A bit of potentially relevant background: Ubuntu 18.04LTS has not had exFAT support until quite recently (due to exFAT being proprietary and not fully supported in the mainline kernel until 5.4) and even in recent BitCurator releases (2.2.12 and up) that are based on Ubuntu 18.04.5 with the 5.4 kernel, it may be required to install the exfat-fuse and exfat-utils before exFAT drives can be read. I'd need to test to be sure.
That said: if you plugged in an exFAT drive via USB *without* updating the kernel or installing these packages, and attempted to mount it, Ubuntu would typically pop up a dialog that said "Unable to access USB" followed by some addition information about the specific device, and would not allow you to read anything from it. Since it appears you were able to mount the physical drive, it's possible that the drive was incorrectly formatted to begin with, or was somehow recognized as a regular FAT drive. It's not easy to say without additional info on the specific version of Ubuntu (BitCurator) that was being used, whether any updates had been applied to it, and how the drive was physically plugged in and mounted.

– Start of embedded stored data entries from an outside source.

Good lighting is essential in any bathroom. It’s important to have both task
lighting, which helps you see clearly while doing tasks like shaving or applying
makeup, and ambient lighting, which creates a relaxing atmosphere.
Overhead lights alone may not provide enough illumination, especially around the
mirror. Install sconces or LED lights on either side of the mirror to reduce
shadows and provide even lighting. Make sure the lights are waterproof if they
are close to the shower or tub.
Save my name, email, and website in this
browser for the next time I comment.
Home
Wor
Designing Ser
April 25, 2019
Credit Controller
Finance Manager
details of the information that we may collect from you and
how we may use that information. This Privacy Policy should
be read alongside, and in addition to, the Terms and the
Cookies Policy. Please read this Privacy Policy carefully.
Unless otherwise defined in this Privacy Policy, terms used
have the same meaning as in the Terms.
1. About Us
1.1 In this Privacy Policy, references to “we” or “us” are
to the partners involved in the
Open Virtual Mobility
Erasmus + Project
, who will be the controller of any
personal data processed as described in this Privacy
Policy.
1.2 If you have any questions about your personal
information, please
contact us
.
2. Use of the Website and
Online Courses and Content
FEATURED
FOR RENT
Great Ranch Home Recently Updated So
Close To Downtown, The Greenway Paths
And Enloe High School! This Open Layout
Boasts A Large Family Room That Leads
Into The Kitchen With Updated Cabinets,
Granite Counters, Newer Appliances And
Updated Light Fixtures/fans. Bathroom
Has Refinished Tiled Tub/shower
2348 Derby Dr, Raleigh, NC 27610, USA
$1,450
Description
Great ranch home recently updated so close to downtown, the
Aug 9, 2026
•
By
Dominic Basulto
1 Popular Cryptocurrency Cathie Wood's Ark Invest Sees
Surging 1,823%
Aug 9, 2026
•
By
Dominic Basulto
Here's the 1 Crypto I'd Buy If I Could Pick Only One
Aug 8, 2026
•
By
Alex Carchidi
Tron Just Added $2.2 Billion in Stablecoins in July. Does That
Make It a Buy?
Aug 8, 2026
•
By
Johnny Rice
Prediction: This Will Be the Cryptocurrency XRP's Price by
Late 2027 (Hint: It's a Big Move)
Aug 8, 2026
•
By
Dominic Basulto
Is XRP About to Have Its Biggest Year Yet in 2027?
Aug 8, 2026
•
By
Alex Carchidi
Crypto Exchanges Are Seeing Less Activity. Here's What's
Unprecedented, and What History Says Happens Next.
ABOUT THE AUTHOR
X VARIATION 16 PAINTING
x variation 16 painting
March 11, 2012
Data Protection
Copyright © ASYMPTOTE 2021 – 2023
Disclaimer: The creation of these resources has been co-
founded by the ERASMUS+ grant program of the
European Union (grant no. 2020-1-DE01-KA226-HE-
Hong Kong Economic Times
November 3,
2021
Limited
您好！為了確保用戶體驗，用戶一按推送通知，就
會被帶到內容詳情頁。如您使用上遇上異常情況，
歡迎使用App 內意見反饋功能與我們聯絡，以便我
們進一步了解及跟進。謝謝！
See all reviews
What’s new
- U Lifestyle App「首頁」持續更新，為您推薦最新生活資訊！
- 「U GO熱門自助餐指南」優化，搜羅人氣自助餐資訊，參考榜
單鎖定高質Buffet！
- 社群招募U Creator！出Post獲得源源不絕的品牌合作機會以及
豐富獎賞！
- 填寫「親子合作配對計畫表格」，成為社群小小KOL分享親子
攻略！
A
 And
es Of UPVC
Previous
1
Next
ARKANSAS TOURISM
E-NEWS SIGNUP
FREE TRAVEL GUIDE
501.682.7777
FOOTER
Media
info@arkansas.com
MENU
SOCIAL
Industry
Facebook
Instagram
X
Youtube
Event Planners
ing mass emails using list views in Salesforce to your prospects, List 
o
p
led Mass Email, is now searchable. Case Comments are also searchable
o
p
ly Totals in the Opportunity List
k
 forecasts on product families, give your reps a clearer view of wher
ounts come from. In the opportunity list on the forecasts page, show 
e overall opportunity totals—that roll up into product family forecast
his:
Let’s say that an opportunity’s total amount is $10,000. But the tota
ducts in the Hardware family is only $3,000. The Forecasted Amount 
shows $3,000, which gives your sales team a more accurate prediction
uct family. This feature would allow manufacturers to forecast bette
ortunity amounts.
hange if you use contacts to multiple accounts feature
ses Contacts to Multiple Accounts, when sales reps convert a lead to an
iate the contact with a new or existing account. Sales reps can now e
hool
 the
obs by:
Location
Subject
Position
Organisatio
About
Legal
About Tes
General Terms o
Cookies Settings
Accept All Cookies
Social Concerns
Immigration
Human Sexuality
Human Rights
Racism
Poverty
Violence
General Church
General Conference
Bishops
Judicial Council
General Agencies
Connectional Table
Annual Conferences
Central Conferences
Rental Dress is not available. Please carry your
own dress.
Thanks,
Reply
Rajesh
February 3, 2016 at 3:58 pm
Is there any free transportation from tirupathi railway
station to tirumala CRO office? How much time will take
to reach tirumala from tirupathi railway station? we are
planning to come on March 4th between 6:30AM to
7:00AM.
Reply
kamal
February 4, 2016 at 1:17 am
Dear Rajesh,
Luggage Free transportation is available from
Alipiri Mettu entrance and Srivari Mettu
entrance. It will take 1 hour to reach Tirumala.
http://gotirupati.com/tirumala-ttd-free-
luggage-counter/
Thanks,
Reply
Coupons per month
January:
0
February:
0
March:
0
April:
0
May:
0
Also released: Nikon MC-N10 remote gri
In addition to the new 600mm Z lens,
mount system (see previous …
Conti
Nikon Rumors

Acknowledging that data recovery procedures were *not* the question you posed here, it's unlikely that your data is actually lost (overwritten), but rather that the information that describes the file system on the disk is in an inconsistent state or damaged. A potential recovery procedure would be to make a sector-by-sector (raw) copy of the drive to an identical 16TB drive, and run an exFAT file system repair (or in the worst case, a file carving tool) on that.